College and university operators from across the country gathered this week at the University of North Texas (UNT) in Denton to discuss sustainability and equity strategies and successes, and to get a behind-the-scenes look at some of UNT’s award-winning dining venues.
See what bubbled up at the annual meeting of the Menus of Change University Research Collaborative (MCURC), a group spearheaded by the Culinary Institute of America and Stanford University.
College students are limiting meat more readily than others.
A substantial amount of consumers are reducing their meat intake, but that ratio jumps when it comes to college students, says Marie Molde, a trend analyst with market researcher Datassential. Thirty-five percent of college students are “meat limiters,” an umbrella term that covers flexitarians, vegans, vegetarians and pescatarians, she says, compared to 29% of consumers overall.
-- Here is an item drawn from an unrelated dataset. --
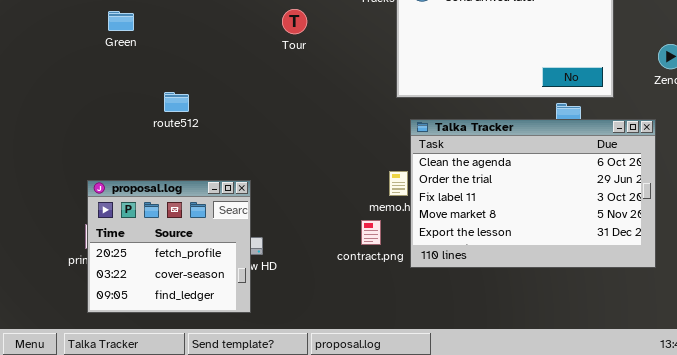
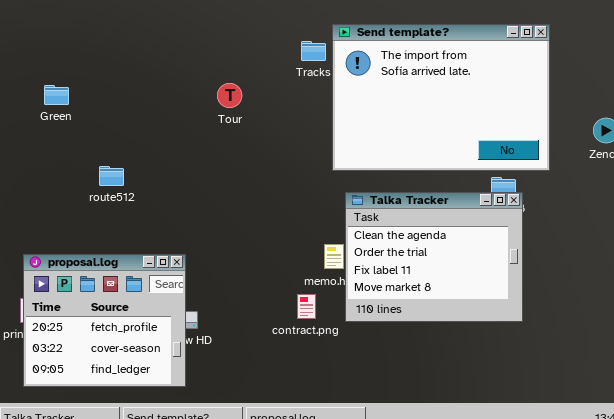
Talka Tracker: [410,119,656,268] -> [345,192,523,322], resized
The high proportion of college students who connect their diet to climate change (73%) could be playing a role in that difference.
C&U operators are moving the sustainability needle.
Ten types of protein account for 80-90% of food-related greenhouse gas emissions, says Jackie Bertoldo, associate director of nutrition and food choice architecture at Stanford University. For the last few years, some MCURC member schools have participated in the group’s collective impact initiative, supplying data on their foodservice purchases for analysis.
The MCURC aims to reduce food-related emissions among the “protein portfolio” of its participants by 25% by 2030, Bertoldo says. Participating schools are ahead of schedule, she says, having reduced their emissions over the past three years to 7.58 kilograms of carbon dioxide per kilogram of food produced. They’ve done this largely by cutting meat on menus by 14%, with a 20% reduction of beef and lamb, specifically.
Though this progress is laudable, she says, the MCURC expects there may be some upticks in protein purchases as supply chain shortages normalize and that emissions reduction will not be a wholly linear decrease.
An inclusive dining program makes a strong recruitment tool.
While Kitchen West, a UNT dining hall where offerings are free of the top eight food allergens, may not always hit every objective from a business standpoint, the eatery has an outsized impact in terms of marketing, says Daniel Armitage, associate vice president for student affairs at UNT.
Potential students with food allergies and their families are thrilled when they learn that there is somewhere to eat on campus without the potential of cross-contamination, he says, and that may be a deciding factor in their choice to attend.
Making in-person communication easy is key.
“We have their money, all they have is our promise,” Peter Balabuch, executive director of dining services, says of UNT students. To ensure they are closing the loop on student feedback and addressing needs in real time, the UNT team makes sure a manager is highly visible in all dining halls during peak times, he says. The dining program has a responsibility to serve students well, he adds, noting that “we see our stakeholders at least three times a day.”
Broadening student palates can be a step toward culinary (and societal) change.
“To make a difference, we have to educate families,” says Marcus Glenn, school nutrition and agriculture science manager for Houston Independent School District (HISD), who gave a keynote presentation to attendees alongside HISD Nutrition Services Officer Betti Wiggins. It’s often kids who teach their parents about new foods, pointing out items that they’ve tried to their parents in the grocery store, Wiggins adds.
To that end, HISD employs two dieticians and a chef who visit schools on request to do taste tests and provide nutrition education to students.
In addition, Wiggins says, introducing kids to heirloom vegetables provides an opportunity to offer some basic lessons on diversity and accepting differences. They can learn, for example, that tomatoes can come in different colors and some carrots have two legs, but that they are all an important part of the ecosystem.
And it’s not only students who aren’t well versed in a breadth of ingredients or cuisines. In Houston, Wiggins is finding the latest generation of foodservice workers aren’t too familiar with cooking. They’ve grown up eating a lot of processed foods and convenience meals, she says, which can lead to steep learning curves when they’re hired to prepare fresh items for students.